すると、ドラム内でアジャスターの歯車が1つ動いて、「カチッ」とアジャスターレバーでロックされる音がします。
これで歯車1つ分だけアジャスターが広がり、シュークリアランスが小さくなります。
マイナスドライバーでの作業だと、カムが傷ついて最終的には回せなくなりそうです。
出来れば専用工具を使う方が安全です。
以下の作業を繰り返していきます。
ドラムブレーキ調整作業
- ハンドブレーキを引き戻してブレーキシューをドラム中央に寄せる
- 手でドラムを回転させて摩擦音を聴き取る
- ブレーキアジャスターを回してクリアランスを小さくする
途中段階で摩擦音が聴こえていても、ハンドブレーキを引き戻してドラムを回転させると音がしなくなるので、引き続きアジャスターを回してシュークリアランスをギリギリまで小さくしていきます。

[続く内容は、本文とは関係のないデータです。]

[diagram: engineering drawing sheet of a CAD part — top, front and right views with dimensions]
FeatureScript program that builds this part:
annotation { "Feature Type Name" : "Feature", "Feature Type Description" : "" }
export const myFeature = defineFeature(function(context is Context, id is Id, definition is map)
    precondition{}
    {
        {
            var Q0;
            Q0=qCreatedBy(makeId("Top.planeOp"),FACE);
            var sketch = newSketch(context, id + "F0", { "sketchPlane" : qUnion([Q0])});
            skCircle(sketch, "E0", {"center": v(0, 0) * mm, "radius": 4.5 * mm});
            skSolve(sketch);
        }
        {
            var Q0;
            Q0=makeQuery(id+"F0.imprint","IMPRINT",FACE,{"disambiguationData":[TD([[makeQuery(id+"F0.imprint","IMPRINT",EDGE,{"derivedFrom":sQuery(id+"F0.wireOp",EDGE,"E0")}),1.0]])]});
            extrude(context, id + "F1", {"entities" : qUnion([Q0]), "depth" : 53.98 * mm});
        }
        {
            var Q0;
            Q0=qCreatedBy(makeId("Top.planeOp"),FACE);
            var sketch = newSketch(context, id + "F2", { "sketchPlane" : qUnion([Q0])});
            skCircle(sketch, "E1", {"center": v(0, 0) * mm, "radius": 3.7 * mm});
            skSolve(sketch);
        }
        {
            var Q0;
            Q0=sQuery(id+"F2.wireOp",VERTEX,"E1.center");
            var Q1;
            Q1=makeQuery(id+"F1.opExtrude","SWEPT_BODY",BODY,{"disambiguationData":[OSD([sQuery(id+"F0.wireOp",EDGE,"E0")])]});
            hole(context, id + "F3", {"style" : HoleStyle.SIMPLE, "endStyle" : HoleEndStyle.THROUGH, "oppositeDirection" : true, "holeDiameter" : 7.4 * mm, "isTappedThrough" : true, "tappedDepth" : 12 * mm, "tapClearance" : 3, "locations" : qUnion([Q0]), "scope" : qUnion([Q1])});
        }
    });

最終的には、これ以上クリアランスを小さくすることが出来なくなるため、ハンドブレーキを引き戻してドラムを回転させても、「シュッ、シュッ、シュッ」と常に摩擦音がする状態になれば調整作業は終了です。
どの程度までクリアランスを小さくしていくかは、個人の判断によると思います。
私はドラム1回転につき摩擦音1回程度で作業を終えています。
「シュッー」と継続して摩擦音が鳴り続けるのは、ブレーキ引きずりの原因になると考え、そこまでシビアに詰めていません。
パーキングブレーキワイヤー調整
ハンドブレーキの引きしろは、パーキングブレーキワイヤーの長さを調整します。
この作業は、前述したドラムブレーキ調整が適正に行われていることが大前提です。
ドラムブレーキを分解する前にハンドブレーキの引きしろに問題無ければ、この作業は必要無いはずです。
組立て・調整作業の後に引きしろに問題があれば、別の箇所に問題がある可能性が高いです。
自分はパーキングブレーキワイヤーの長さを調整した経験はありません。
むやみに触る箇所ではないと思います。
ハンドブレーキのあるコンソールボックスを取り外します。
前方と両サイドそれぞれにプラネジ2本ずつ、後方カドリンクップ置きにネジ1本の計5か所で固定されています。
シートとの隙間が狭いのでシートを外す必要があるかと思いましたが、助手席側サイドのプラネジは外さなくてもコンソールボックスを持ち上げれば外せます。
コンソールボックスをハンドブレーキレバーに上手く通しても外せますが、コンソールボックスは分解することが出来ます。
パーキングブレーキワイヤーはハンドブレーキイコライザーに固定されています。
ナットを緩めてハンドブレーキイコライザーを前後に動かし、ワイヤーの長さを調整することが出来るようになっています。
引きしろが多い場合はナットを締め、少ない場合は緩めます。
どの車も、遊びが3~5ノッチくらいが平均で、詰めすぎると常にサイドブレーキがかかった状態になるので要注意です。
構造上、左右のワイヤーを別々に調整出来ないようで、ハンドブレーキイコライザーがどちらかに傾いていれば、ワイヤーが伸びてしまっている可能性があります。